Некоторое время он сидел под лампой, чувствуя, как блаженно дышит после всех злоключений, его усталое тело, с которого огненный пар, эвкалиптовый эликсир и лазурная влага смысли дневные кошмары и мучительные наваждения. Кончилось его раздвоение. Кончилось помрачение, связанное с переселением душ. Он был равен себе самому, немолодому, усталому, не слишком удачливому подполковнику военной разведки, уцелевшему и на этот раз в ходе боевой операции. «Сейка» в облупленном, из фальшивого золота корпусе отсчитывала общее для всех на этой войне время, из которого выпадали, но не могли его остановить отдельные жизни. Суздальцев выключил лампу и лег в кровать, готовясь уснуть, слыша уже в полусне отдаленный печальный выстрел, действующий, как капля снотворного.
Увидел, как дверь в его комнату растворилась, и появилась тень. Остановилась у порога, зыбкая, неразличимо-темная, готовая скользнуть обратно.

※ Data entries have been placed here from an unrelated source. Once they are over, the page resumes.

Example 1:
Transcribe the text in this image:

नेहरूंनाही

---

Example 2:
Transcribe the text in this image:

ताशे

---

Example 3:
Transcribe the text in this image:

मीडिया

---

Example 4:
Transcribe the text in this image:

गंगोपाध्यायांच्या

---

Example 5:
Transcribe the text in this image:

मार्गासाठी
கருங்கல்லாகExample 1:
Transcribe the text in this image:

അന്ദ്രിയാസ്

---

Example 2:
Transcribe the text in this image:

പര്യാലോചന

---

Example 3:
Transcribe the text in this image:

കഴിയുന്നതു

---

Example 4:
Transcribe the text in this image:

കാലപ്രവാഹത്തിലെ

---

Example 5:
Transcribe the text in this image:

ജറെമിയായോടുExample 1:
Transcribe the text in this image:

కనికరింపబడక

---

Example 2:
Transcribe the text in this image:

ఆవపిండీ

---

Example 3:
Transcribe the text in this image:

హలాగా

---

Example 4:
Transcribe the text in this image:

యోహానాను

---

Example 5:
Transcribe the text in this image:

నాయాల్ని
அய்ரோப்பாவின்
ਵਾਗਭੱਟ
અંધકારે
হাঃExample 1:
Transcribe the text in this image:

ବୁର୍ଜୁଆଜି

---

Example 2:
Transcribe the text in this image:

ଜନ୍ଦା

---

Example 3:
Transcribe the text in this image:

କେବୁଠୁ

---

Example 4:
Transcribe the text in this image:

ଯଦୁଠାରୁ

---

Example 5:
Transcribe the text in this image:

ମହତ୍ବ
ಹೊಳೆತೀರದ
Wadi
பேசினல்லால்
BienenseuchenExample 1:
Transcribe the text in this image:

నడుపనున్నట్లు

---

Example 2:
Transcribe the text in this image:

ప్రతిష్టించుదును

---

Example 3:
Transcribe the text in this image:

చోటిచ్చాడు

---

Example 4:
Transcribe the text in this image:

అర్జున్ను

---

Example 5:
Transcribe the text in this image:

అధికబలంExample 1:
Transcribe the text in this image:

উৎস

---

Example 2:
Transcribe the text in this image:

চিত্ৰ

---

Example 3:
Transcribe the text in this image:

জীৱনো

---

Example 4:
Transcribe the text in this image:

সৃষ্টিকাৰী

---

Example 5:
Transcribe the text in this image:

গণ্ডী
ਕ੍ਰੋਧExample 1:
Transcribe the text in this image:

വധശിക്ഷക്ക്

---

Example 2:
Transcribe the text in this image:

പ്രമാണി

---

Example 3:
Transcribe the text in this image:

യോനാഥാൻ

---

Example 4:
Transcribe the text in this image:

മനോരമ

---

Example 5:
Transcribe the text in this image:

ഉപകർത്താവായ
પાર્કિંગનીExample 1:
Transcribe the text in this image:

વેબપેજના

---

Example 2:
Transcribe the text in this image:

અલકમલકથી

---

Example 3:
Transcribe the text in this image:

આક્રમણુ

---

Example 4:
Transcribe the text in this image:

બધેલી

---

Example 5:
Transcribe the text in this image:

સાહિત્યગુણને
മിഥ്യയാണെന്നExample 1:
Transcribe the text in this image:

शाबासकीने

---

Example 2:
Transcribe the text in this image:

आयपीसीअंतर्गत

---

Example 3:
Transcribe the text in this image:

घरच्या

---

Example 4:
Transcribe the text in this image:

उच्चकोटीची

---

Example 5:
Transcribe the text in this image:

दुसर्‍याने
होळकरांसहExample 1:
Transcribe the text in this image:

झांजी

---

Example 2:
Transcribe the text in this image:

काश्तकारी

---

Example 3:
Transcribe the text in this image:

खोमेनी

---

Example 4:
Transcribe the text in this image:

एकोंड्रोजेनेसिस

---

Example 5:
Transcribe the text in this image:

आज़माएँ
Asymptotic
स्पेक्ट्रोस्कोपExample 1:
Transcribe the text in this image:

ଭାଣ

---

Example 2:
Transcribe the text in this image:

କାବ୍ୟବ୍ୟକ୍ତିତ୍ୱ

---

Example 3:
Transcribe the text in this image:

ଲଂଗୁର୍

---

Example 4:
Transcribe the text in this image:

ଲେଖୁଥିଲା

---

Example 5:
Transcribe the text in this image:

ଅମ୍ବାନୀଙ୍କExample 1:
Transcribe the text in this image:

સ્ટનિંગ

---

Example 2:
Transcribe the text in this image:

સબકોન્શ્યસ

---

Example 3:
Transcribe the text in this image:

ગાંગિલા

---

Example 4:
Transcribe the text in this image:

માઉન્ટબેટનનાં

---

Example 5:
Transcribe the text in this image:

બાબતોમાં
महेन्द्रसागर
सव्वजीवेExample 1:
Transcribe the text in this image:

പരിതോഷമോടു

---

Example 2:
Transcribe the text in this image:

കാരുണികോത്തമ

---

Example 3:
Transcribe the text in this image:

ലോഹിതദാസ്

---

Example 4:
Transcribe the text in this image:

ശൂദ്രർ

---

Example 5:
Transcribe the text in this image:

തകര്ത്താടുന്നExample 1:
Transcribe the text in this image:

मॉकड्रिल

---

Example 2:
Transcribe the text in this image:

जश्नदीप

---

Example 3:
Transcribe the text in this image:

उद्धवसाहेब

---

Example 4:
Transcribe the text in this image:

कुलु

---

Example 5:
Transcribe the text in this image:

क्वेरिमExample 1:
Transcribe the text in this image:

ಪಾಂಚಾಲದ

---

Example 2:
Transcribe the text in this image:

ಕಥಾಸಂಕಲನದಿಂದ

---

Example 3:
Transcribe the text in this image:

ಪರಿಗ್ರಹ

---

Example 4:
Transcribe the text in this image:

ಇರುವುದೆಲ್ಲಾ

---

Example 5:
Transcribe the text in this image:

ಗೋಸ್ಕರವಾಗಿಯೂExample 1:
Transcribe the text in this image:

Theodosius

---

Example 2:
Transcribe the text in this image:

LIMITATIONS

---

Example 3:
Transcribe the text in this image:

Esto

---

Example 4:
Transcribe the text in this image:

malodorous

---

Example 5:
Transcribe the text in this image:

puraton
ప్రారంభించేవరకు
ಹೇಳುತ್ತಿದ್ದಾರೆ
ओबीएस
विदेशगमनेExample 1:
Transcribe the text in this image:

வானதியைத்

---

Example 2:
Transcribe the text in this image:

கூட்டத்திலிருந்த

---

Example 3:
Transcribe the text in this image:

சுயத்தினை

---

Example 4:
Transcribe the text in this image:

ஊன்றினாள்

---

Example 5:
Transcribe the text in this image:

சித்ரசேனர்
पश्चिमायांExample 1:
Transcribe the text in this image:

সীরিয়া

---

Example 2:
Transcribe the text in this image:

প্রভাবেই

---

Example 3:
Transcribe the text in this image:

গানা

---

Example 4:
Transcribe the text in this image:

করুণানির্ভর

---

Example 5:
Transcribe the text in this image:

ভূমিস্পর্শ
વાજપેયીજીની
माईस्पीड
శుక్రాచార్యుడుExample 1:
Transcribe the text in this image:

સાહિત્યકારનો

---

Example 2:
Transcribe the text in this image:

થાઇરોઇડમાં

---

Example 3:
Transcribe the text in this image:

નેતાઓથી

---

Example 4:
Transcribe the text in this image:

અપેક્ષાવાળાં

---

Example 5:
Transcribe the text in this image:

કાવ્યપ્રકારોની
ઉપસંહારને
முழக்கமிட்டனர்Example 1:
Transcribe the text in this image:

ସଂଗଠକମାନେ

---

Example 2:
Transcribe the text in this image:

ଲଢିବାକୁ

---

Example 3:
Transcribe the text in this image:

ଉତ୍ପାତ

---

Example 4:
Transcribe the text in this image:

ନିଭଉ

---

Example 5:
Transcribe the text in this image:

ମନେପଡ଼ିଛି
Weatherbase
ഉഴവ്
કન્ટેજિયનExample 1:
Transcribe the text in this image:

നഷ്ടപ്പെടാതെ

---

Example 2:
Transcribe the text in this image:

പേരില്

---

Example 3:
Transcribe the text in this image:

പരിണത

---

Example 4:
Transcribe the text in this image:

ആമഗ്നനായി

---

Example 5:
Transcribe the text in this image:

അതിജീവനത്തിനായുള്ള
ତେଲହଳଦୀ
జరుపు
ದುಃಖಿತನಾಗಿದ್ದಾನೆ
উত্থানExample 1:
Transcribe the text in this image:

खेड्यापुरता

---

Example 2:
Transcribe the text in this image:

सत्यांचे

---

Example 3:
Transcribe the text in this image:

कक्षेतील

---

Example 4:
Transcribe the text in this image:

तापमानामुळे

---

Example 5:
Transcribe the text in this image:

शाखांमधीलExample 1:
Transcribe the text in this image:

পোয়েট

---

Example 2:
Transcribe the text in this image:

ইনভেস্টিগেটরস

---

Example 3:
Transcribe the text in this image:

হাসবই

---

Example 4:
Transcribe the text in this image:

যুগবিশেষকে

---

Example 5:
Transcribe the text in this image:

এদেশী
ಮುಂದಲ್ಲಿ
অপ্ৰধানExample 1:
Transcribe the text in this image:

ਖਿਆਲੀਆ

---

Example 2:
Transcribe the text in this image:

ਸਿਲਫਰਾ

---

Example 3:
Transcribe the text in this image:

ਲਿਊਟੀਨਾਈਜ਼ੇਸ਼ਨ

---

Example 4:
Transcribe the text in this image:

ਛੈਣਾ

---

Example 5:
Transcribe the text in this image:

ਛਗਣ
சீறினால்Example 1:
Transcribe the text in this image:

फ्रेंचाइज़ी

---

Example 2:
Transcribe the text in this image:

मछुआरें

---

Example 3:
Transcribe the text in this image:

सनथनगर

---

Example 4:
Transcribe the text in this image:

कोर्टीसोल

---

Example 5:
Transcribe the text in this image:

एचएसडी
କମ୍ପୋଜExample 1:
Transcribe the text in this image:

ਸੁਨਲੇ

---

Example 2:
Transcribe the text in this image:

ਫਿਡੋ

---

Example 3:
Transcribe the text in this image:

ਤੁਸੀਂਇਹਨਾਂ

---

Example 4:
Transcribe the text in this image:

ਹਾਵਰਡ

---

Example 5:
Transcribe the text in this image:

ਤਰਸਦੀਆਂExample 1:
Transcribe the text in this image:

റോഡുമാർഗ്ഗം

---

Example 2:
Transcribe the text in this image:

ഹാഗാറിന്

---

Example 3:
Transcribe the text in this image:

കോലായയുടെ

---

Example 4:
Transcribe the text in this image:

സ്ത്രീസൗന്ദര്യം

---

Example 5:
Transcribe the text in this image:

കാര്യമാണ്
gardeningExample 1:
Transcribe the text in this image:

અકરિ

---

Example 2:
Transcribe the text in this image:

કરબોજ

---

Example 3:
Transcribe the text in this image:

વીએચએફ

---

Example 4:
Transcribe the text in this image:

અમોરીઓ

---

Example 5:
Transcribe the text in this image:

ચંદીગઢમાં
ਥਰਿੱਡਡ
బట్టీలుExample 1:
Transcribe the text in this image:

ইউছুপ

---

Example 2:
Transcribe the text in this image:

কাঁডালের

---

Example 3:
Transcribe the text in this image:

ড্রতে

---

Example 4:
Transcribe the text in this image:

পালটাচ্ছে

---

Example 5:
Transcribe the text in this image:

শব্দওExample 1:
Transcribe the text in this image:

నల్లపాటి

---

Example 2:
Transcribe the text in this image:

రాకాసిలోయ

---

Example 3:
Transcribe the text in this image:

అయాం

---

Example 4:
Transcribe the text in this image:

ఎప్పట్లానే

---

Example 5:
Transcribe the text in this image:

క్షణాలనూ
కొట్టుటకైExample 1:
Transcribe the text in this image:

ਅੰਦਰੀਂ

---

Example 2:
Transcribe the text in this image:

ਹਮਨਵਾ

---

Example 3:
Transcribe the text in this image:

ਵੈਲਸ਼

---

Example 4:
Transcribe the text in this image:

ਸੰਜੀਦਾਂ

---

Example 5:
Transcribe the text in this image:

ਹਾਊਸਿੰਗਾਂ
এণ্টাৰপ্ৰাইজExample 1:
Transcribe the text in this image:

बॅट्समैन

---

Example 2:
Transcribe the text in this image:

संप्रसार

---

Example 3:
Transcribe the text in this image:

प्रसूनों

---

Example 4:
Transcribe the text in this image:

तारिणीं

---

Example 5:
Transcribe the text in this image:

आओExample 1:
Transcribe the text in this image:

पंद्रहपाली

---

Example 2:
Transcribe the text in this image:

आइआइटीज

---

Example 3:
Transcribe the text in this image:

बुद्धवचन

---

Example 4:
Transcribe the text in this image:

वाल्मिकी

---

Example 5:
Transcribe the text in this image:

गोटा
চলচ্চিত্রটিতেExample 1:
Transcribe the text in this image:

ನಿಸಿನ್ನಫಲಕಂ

– Кто? – спросил он, приподнимаясь. От порога шагнула к нему и страстно, быстро уселась на край постели Вероника, вся в темном, то ли в платье, то ли в нижней сорочке. Ее черные волосы в слабом свете окна блестели. Так же блестели, дрожали, влажно переливались глаза. Ее лицо, голые, перехваченные бретельками плечи, обнаженные руки оставались светлыми. И он чувствовал, как от этой, не покрытой тканью белизны исходил жар, горячее больное волненье. Казалось, она дрожит в мучительном ознобе, ее бьет дрожь, она явилась к нему, находясь в бреду, перепутала дверь, слепо заблудилась.
– Вероника, ты?
– Расскажи, как погиб Леня? Ты видел, как он погиб? Его не могли убить! Я поливала клумбу. Он меня все время просил: «Поливай, Вероничка, и я не погибну!» Он жив? Ну, скажи, он жив?
Она наклонялась к Суздальцеву, старалась в темноте разглядеть его лицо, старалась узнать в нем Свиристеля. И Суздальцеву казалось, что он снова сходит с ума. Недавнее наваждение вернулось. Его опять подменили. Его сущность опять переселилась в другого, того, кто с раздробленной головой лежит сейчас в холодной яме, накрытый брезентом. А тот, в кого угодил снаряд, тот не умер, а живой, дышащий, сидит в распахнутой постели. Женщина своим первобытным чутьем угадала в нем любимого, пришла на ночное свидание.
– Я все знаю. Я же колдунья, цыганка. Вы поменялись часами. Ты, ты погиб вместо Лени, а Леня жив, жив. Вместо тебя живет. Ты Леня! Ты Леня! Ты Леня! – Она жарко шептала, и ее сумасшедший шепот был колдовским заговором, шаманским клекотом, неистовым бредом, которым она отрицала смерть любимого человека, перекладывала эту смерть на Суздальцева, убивала его. Воскрешала своего жениха, своего ненаглядного.
Она протягивала руки, быстро, жадно ощупывала его лицо, стараясь угадать знакомые черты, гладила его голову, стараясь отыскать на ней хохолок.